» **TEXT**:
•••

It is known to provide the back of abrasive paper with an adhesive layer and to attach the abrasive paper to a rotatable supporting plate by means of the adhesive layer.
It is also known to attach sheet-formed abrasive or polishing discs to a rotatable supporting plate by using magnetic force. Such a grinding and polishing machine comprising a rotatable magnetized supporting plate is common in the art of materiallography, and it is thus desirable that any equipment for use in said art is adapted or adaptable for use in such type of machine.
Thus, from U.S. Pat. No. 4,667,447 an abrasive disc is known comprising a plastic basis layer being coated on one side with a layer of abrasive grains and in which ferromagnetic particles are embedded in an amount sufficient for retaining the abrasive disc to a rotatable magnetic supporting plate with sufficient force for the abrasive disc in use hereof whereby the supporting plate is rotated not to be turned in relation to the latter.
According to U.S. Pat. No. 4,667,447 it is inexpedient to replace the plastic basis layer with embedded ferromagnetic particles by a thin metal foil, as the abrasive disc hereby becomes too rigid to be usable for abrading curved plates.
The abrasive discs mentioned in the said U.S. patent may for example be prepared from a conventional abrasive disc by adhering to its back a so-called liner consisting of an abrasive layer and a basis layer containing particles of a ferromagnetic substance.
When using a thus modified abrasive disc it is positioned directly on the rotatable magnetized supporting plate.
It is a significant disadvantage of the known method described above of attaching a sheet-formed abrasive or polishing means to a magnetic support that after wearing-down of the layer of abrasive grains it is necessary to dispose of the entire combination of abrasive disc, adhesive layer and ferromagnetic layer.
Accordingly the said method is both expensive to use and inappropriate from an environmental point of view. It is thus desirable to obtain a method of attaching a conventional abrasive sheet to a magnetized support without the use of excess material which has to be discarded along with abrasive sheet.
Another way of temporarily attaching an abrasive sheet to a rotatable support is disclosed in EP-B1-0 005 161. This document discloses an abrasive sheet having a backside comprising a release layer of polyamide or polyvinyl acetate copolymer material in order to enable an easy removable of the sheet from a support comprising an adhesive.
It is, however, inconvenient to place a layer of adhesive material directly on the magnetized support if the support is still to be used with ordinary magnetic tools. Furthermore, the adhesive material will eventually loose its adhesive effect, and replacement of the entire support or application of a new adhesive layer is both costly and troublesome.

•••

» **GIVEN EXERCISE 1**: Revise the records from their first line through the line containing "text_box # show run [23, 271, 922, 1170]", changing "Page size" to "Canvas size" and leaving everything else as it is.
» **GIVEN EXERCISE 2**: Continue the text on attaching abrasive sheets to magnetized supports.
The text and the records are unrelated and come from different sources.

» **DATA ROWS**:
•••

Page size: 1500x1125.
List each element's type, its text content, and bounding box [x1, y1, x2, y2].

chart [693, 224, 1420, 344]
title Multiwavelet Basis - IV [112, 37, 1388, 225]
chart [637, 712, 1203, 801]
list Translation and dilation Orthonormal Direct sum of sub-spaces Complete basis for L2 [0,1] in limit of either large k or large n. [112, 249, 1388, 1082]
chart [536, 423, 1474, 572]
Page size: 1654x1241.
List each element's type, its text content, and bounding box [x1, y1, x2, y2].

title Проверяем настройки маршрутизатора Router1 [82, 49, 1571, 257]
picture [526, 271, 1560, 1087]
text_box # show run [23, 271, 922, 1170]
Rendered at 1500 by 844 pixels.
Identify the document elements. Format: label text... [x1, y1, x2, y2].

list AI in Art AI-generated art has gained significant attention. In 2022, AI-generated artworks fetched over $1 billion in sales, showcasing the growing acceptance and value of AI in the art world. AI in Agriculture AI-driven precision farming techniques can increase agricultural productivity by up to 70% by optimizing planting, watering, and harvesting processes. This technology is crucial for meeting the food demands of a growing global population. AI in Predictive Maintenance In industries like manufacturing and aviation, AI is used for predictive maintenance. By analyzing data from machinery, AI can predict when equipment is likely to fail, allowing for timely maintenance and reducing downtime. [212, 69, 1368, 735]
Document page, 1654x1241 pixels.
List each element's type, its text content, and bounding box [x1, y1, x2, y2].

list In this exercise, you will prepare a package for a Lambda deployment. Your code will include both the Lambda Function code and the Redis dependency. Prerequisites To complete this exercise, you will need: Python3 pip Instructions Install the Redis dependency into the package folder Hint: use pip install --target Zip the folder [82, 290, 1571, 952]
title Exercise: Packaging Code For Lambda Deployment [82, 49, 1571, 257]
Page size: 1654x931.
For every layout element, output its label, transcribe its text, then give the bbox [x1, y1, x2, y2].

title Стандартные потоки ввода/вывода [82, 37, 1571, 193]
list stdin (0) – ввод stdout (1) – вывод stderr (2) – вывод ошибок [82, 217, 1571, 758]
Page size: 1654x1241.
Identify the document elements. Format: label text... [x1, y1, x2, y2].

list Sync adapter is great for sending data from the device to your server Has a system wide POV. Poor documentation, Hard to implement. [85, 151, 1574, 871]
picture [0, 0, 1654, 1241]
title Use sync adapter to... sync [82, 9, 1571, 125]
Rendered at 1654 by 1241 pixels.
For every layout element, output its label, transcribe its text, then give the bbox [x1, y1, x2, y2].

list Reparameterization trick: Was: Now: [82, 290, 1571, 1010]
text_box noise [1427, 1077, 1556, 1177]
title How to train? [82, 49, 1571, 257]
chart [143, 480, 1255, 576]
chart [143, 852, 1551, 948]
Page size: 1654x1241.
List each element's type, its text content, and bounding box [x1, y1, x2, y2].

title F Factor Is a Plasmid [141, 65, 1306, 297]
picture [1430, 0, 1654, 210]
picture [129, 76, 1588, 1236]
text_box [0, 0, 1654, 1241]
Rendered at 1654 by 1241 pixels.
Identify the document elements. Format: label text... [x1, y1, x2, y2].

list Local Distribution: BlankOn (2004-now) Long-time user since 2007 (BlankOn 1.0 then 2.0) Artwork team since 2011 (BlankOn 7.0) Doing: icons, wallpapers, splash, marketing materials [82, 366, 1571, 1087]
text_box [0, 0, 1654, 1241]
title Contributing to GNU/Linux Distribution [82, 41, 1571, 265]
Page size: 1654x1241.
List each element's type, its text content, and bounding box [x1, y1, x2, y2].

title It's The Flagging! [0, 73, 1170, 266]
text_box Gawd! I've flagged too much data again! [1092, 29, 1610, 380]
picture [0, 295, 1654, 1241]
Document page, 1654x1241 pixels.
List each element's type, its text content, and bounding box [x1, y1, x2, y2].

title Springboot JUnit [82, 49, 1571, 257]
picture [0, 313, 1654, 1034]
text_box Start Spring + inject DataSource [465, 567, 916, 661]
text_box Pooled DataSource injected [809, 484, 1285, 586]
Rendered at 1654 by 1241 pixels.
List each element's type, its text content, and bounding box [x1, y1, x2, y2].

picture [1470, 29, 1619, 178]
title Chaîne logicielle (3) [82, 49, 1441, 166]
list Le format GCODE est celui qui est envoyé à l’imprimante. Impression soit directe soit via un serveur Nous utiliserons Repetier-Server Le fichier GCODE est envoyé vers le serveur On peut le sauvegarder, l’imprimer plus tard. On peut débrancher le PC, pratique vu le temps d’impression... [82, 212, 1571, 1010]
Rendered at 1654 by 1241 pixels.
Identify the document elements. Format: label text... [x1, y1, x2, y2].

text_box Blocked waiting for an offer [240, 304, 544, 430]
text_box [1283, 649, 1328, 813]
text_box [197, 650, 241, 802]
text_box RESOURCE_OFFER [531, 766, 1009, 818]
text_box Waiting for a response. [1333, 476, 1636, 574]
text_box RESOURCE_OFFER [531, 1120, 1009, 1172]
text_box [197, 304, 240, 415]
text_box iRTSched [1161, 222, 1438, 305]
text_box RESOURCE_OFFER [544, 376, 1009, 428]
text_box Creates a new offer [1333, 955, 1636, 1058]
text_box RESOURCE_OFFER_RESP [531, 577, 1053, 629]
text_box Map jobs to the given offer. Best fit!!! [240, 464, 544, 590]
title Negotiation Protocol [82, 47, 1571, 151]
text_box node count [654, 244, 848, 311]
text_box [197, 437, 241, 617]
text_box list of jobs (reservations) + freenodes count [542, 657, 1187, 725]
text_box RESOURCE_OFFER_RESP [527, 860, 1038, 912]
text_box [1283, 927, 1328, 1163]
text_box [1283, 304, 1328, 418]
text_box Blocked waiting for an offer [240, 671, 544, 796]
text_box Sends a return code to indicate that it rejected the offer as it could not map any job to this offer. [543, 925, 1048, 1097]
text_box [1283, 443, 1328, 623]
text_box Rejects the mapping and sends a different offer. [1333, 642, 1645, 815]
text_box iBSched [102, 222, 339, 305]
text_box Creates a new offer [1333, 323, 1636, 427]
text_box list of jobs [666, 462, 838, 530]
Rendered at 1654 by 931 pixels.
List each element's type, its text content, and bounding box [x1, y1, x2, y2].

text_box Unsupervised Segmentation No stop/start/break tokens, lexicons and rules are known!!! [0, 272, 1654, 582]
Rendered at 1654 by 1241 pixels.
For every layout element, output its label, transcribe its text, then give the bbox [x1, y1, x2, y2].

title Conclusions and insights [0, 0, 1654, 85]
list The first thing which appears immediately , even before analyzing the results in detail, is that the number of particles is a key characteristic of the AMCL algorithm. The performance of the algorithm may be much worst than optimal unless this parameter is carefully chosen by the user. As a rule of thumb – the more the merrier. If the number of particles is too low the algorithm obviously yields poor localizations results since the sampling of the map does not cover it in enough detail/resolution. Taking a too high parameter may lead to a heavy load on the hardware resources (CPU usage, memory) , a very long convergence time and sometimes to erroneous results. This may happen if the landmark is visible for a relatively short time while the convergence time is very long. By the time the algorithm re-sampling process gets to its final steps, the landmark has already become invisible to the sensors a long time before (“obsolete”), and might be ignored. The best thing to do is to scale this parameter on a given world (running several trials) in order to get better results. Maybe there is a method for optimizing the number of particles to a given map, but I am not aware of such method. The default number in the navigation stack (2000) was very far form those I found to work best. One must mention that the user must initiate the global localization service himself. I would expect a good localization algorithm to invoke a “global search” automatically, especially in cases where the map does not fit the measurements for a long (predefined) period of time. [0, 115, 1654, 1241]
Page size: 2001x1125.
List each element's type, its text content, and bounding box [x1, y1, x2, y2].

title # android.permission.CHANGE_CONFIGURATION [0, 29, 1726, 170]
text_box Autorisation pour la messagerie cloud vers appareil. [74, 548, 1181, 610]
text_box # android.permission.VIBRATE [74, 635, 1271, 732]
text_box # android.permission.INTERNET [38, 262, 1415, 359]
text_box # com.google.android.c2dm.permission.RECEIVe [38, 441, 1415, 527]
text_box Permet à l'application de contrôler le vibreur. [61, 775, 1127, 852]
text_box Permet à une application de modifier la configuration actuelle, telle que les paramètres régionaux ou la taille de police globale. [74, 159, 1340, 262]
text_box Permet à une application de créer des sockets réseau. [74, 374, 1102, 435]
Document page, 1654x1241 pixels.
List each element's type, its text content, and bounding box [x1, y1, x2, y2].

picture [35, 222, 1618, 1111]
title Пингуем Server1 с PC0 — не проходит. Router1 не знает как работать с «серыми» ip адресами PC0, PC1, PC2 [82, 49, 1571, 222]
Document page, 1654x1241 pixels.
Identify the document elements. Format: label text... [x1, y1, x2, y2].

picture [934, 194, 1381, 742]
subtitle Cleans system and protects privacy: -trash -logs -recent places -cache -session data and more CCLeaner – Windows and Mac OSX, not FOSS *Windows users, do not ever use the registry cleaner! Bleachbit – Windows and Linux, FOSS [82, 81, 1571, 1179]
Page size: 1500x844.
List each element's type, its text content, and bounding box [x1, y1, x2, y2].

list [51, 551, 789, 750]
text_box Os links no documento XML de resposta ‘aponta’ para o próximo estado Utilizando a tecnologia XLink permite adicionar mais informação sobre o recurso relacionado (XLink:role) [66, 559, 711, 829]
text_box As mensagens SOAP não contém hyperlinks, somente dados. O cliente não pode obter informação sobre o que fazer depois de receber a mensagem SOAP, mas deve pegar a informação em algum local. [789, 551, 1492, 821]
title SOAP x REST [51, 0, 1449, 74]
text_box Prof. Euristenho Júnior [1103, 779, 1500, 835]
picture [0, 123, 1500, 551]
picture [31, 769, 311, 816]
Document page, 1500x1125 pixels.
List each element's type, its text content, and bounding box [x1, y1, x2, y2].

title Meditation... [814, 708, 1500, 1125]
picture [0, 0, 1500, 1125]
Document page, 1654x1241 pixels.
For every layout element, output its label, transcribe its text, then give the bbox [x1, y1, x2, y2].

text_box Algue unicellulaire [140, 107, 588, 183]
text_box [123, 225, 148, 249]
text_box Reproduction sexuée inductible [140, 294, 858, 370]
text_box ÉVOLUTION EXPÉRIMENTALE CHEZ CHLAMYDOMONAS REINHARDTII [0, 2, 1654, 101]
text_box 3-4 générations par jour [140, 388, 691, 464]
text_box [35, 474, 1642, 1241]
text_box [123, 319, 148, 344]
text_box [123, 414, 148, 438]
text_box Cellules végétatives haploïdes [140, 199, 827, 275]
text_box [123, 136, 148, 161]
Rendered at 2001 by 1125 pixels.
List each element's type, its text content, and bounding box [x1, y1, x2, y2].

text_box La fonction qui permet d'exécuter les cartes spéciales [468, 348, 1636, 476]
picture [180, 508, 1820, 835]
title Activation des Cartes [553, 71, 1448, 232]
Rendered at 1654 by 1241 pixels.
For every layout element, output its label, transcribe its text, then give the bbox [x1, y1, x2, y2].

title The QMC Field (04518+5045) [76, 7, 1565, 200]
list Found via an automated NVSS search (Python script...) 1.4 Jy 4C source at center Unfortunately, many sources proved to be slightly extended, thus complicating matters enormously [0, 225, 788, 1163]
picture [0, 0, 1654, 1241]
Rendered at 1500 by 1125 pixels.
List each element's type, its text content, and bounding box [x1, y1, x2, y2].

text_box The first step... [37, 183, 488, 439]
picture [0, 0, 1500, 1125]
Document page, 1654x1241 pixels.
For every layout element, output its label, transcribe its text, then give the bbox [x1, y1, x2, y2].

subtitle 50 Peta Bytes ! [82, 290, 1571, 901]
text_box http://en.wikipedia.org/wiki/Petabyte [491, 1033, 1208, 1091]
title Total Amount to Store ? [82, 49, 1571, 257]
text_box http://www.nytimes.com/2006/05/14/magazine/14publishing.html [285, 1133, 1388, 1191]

•••

» **EXERCISE RESPONSE 1**:
Canvas size: 1500x1125.
List each element's type, its text content, and bounding box [x1, y1, x2, y2].

chart [693, 224, 1420, 344]
title Multiwavelet Basis - IV [112, 37, 1388, 225]
chart [637, 712, 1203, 801]
list Translation and dilation Orthonormal Direct sum of sub-spaces Complete basis for L2 [0,1] in limit of either large k or large n. [112, 249, 1388, 1082]
chart [536, 423, 1474, 572]
Canvas size: 1654x1241.
List each element's type, its text content, and bounding box [x1, y1, x2, y2].

title Проверяем настройки маршрутизатора Router1 [82, 49, 1571, 257]
picture [526, 271, 1560, 1087]
text_box # show run [23, 271, 922, 1170]

» **EXERCISE RESPONSE 2**:
Another disadvantage of having an adhesive layer on the support is that the applied abrasive sheets might not all have exactly the same size. Accordingly if the entire support is coated with an adhesive, and an abrasive sheet smaller than the support is used, some of the adhesive will be exposed to the dust, dirt and optional liquid from the grinding process and thus be adversely effected. On the other hand, if too small a part of the support is covered with adhesive, the adhesive effect might be too small and the abrasive sheet will be displaced or even detached during grinding having potentially even worse consequences.
A further downside of the system according to EP-B1-1 005 161 is that it is inconvenient that only a certain kind of abrasive sheets comprising a special release layer on the backside can be used.
Accordingly it is an objective of the present invention to provide a system which enables and facilitates the attachment and detachment of virtually any common abrasive sheet to a magnetized support in a grinding and/or polishing machine.
According to the invention this is obtained by means of an attachment means in the form of a inter-mediate layer comprising a ferromagnetic base layer and an external adhesive layer characterized in that said ferromagnetic base layer comprises a ferromagnetic metal foil and that said attachment means comprises a liner sheet having a first side adhered to a first side of the base layer by means of an internal adhesive layer, the liner sheet having the external adhesive layer disposed on the second side of the liner, the external adhesive layer being capable of releasably fixating the abrasive and/or polishing means and said external adhesive layer being capable of substantially retaining its adhesive capacity after removal of the abrasive and/or polishing means.
Such an attachment means can be adhered releasably to the backside of an ordinary abrasive or polishing means by means of the external adhesive layer and the attachment means can be placed and releasably fixed on the magnetized supporting plate by means of the magnetic force provided by the magnetized support. The order of said operations can be chosen freely.
The attachment means according to the invention accordingly makes it possible that a sheet-formed abrasive or polishing means, such as abrasive paper, after use, e.g. after wearing-down of the layer of abrasive particles, easily can be removed and replaced by a new piece of abrasive paper without any other costs than the costs for the abrasive paper itself.
Such an easy and economic replacement of abrasive paper is not only desirable after wearing-down of the abrasive paper but also in such cases where an abrasion or polishing is to be performed in several steps with abrasive or polishing means where the abrasive grains have different grain sizes.
For example coarse abrasion, fine abrasion and polishing are performed with abrasive grains normally having decreasing grain sizes.
If the external adhesive layer of the attachment means following repeated replacements of the sheet-formed abrasive or polishing means also needs replacement, it is an easy task to replace the attachment means by grasping an edge of the attachment means and pulling this edge away from the magnetic support and thus replacing the attachment means with a new one.
On the other hand, the attachment means is under the influence of strong magnetic forces in the horizontal direction when it is in a plane position on the surface of the magnetic support and thereby ensures that the abrasive or polishing means does not slip in relation to the support during abrasion or polishing. A contributory factor is that the items to be abraded or polished will normally be urged against the abrasive or polishing means during the abrasion or polishing.
Besides possessing higher mechanical strength than a plastic basis layer containing particles of a ferromagnetic substance, a foil of a ferromagnetic substance, such as an iron foil, has smaller resilience and a better heat conductivity, so that the frictional heat which is generated during the abrasion or polishing can be discharged via the supporting plate.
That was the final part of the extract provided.